私たちの大祭司であるキリストは、神の右の座に座られ、今も、そしてとこしえまでも「真実の幕屋である聖所」で仕えておられるのである。律法による祭司たちは、地上の聖所で毎日礼拝の務めをし、罪を完全には取り除くことのできないいけにえをささげていたのに対し、キリストはただ一度、キリスト御自身という永遠のいけにえをささげられたことにより、罪の赦しを完全にされたのである。また、律法による祭司たちは「死」があったため、多くの者が祭司になる必要があったのだが、キリストはいのちの力により「とこしえの祭司」となってくださったのである。

大祭司キリストがもたらした私たちへの変化

このキリストを大祭司とする新しい祭司制度は私たちにも大きな変化をもたらした。

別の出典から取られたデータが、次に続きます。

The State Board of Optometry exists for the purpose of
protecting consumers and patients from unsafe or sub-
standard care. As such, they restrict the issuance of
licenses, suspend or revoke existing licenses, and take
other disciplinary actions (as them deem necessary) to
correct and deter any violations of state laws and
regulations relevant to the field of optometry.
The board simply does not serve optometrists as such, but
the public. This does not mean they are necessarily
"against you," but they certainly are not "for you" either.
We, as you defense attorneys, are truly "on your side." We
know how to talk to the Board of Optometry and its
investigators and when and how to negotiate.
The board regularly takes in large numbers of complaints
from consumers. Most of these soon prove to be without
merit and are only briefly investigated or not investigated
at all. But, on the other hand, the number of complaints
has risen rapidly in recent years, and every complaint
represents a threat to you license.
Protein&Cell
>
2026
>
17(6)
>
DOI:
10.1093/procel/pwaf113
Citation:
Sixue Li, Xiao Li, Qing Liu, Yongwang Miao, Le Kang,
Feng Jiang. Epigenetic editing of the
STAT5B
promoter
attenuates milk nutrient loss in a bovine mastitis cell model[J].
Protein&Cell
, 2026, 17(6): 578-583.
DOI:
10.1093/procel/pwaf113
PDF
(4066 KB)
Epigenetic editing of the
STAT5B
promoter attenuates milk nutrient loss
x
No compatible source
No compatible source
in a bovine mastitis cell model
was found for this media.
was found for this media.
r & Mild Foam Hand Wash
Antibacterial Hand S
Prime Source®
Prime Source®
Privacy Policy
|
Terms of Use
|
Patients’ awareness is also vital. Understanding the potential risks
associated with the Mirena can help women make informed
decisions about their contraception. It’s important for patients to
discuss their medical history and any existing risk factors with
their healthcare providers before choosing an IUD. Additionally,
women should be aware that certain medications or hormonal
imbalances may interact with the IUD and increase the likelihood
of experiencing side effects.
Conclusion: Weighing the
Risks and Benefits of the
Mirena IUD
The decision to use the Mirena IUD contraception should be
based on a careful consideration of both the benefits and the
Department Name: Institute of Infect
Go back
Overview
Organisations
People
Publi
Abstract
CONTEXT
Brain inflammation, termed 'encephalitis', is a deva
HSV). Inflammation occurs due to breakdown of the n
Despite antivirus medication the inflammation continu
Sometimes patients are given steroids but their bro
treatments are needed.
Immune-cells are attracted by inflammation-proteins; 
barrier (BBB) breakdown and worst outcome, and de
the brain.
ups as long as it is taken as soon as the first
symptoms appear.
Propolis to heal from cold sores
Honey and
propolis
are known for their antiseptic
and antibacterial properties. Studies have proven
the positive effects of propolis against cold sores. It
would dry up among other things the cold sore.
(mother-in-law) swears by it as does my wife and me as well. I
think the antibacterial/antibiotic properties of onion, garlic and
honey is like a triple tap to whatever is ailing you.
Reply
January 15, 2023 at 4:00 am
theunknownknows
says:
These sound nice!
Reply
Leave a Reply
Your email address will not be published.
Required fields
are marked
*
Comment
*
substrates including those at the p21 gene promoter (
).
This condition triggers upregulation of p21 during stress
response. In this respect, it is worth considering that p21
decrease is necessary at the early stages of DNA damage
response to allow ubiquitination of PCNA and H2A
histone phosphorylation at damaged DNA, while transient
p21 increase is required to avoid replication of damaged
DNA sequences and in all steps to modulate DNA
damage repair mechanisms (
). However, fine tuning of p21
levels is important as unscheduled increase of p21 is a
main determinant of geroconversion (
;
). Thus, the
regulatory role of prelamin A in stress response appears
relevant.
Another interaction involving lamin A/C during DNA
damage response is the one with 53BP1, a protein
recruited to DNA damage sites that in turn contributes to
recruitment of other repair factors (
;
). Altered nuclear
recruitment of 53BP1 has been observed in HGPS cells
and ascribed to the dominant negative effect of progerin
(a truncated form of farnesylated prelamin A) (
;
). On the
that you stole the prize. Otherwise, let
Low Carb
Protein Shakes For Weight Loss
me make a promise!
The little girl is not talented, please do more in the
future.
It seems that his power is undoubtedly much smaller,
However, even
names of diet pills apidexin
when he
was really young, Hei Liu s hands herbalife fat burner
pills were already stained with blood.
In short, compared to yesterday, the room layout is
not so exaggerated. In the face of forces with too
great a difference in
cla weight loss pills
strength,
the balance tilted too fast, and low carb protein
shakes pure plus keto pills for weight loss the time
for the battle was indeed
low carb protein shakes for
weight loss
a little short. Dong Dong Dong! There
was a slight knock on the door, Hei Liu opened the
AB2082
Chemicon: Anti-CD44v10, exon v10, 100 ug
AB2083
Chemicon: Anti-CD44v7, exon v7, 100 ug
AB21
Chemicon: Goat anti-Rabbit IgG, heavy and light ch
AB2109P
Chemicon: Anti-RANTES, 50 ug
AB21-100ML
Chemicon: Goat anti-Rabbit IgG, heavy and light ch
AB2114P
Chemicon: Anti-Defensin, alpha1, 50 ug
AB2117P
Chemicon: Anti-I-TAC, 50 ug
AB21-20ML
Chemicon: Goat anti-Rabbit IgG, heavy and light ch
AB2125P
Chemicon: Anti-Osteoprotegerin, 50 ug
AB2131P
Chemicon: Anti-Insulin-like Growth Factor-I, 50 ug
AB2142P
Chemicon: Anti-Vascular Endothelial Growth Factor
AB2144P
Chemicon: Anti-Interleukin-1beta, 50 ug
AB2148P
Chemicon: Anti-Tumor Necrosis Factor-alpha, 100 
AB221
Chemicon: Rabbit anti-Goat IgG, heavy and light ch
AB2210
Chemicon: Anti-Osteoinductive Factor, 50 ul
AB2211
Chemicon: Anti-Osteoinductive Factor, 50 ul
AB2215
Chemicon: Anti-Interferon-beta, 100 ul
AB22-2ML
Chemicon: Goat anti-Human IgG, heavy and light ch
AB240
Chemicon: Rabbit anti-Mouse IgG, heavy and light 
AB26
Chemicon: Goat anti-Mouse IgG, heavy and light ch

なぜなら、律法の時代にはレビ族の系図にある者たちだけが、聖所において礼拝の務めを行うことが赦されていたのだが、キリストが大祭司となられたことにより、レビ族ではない者たちもみな、クリスチャンはキリストにある祭司となったのである。それゆえ、大祭司だけが年に一度入ることを赦されていた至聖所にも、私たちは大胆に入ることができるようにされたのである(10:19)。これもすべて、キリスト御自身が罪のためのいけにえとして、御自分の血によって贖ってくださったからである。だから、私たちは信仰をもって、神に近づくことができるのである。